** 书面要求 A **
根据所给文本,判断下面三个说法是否与文本相符。每项先答“是”或“否”,再一字不差地引出文本中起决定作用的原话。(i)作者的第一首习作是为初二的语文老师写的。(ii)县城离作者所在的乡下有五十里。(iii)父亲看到遮子被剪坏后,一直责骂作者。

** 所给文本 **
###

很多人是读诗,爱上诗,然后开始写诗;我是写了诗,才读诗,最终迷上诗。

我的第一首习作《怀念》是为我初二的语文老师写的。那时,我还不懂得什么是诗,也没阅读过课本之外的诗。但我最敬佩的语文老师突然与世长辞,也许是悲伤催生了灵感,借着臧克家《有的人》的范本,我的“诗”几乎是一挥而就,后来发表在光山县文联的《弦歌》报上。

那是在二十世纪八十年代,文化和物质都极为贫乏的农村。父辈们还在为青黄不接时全家人的口粮发愁;同龄的很多孩子辍学了;还在上学的孩子也是面黄肌瘦、衣衫褴褛。而我却不合时宜地狂热地爱上了诗。

就像一个腹中饥饿的人见到美食会两眼放光。生活中,我的两眼一直放绿光——像狼,四处搜寻着一切与诗有关的书籍报刊。县城在遥远的三十里之外。乡下的书店只出售作业本及少量课辅书,文学书籍鲜有一见。老师们的藏书也很少。听说一位老教师家里有订阅多年的《语文报》,我就厚着脸皮登门去借。遇见好读书的学生,老师一般都很喜爱,尤其是教语文的老师。问了我的班级,老师就把一摞有点泛黄的《语文报》递到我手上,嘱咐我课余阅读,并交代我爱惜资料,读完再来换阅。我真是如获至宝啊!《语文报》上内容十分丰富:不仅刊有著名作家的诗歌散文作品,也刊有我的同龄人的优秀习作,还能学到很多语法和阅读的知识。这对热爱语文学科的我是个很大的帮助。至今我还记得这位老师——一头白发,连胡须也白透了,像一团白云。

受这件事的启发,我冒绿光的眼睛又死死盯上我家遮子了。遮子,就是用竹片扎制,上面糊上报纸的屏风,农村人用它隔断通透的土坯房,扎出堂屋和房头。像发现了新领地,我开始一寸一寸地搜寻,只要发现方块的,分行排列的,不管三七二十一,就先剪下来。这下子遮子好看了!到处大窟窿小眼的,像两张晾晒的破渔网。父亲下地回来,看到家里祸祸成这样,黑着脸呵斥我。我说这是学习资料。一句话,父亲就不吱声了。大字不识的父亲知道,他上学的儿子有用,那就这样透亮着呗!

###

** 待处理列表 **
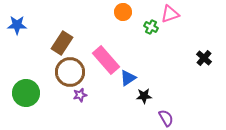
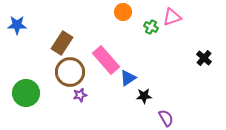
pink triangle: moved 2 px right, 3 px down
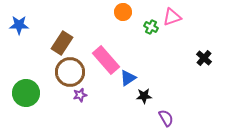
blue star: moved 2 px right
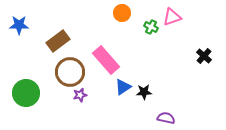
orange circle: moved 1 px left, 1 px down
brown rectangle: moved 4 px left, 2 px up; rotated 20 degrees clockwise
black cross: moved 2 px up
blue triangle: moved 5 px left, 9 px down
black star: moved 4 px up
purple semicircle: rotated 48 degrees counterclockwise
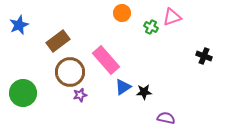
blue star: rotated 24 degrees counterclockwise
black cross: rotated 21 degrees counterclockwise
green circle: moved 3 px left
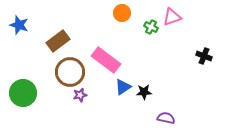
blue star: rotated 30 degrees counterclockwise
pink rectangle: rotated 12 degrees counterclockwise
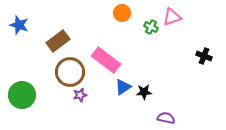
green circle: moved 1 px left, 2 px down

###

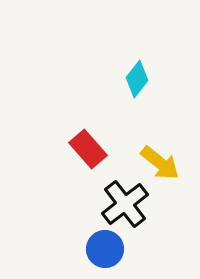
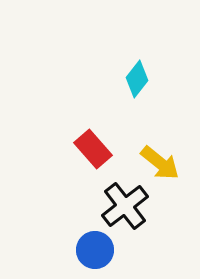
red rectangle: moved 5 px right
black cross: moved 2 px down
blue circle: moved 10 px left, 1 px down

###

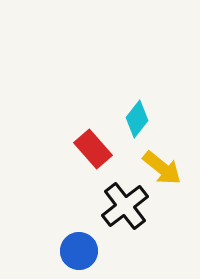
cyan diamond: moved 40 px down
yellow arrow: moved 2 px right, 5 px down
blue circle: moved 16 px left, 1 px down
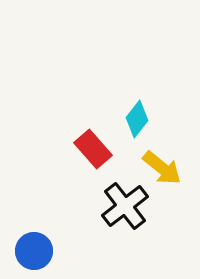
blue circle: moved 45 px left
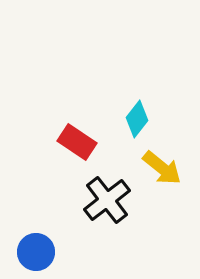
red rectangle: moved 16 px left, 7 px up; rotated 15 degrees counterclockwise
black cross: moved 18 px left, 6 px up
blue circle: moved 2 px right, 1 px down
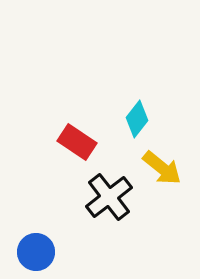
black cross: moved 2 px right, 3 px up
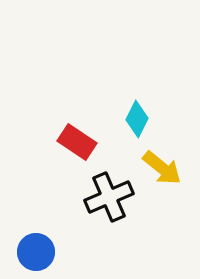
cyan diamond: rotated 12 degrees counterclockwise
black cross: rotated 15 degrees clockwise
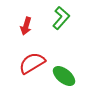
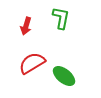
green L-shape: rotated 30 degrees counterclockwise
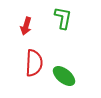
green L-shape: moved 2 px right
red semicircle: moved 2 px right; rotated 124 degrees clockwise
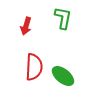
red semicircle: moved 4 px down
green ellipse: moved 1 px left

###

** 书面要求 B **
修改列表中的几行:从含有“blue star: rotated 30”的那一行起,到含有“pink rectangle: rotated”的那一行为止,两行都包括在内。把其中的“counterclockwise”换成“clockwise”,其余内容不变,只给出这几行。

** 预期结果 A **
(i)是:“我的第一首习作《怀念》是为我初二的语文老师写的”
(ii)否:“县城在遥远的三十里之外”
(iii)否:“一句话,父亲就不吱声了”

** 预期结果 B **
blue star: rotated 30 degrees clockwise
pink rectangle: rotated 12 degrees clockwise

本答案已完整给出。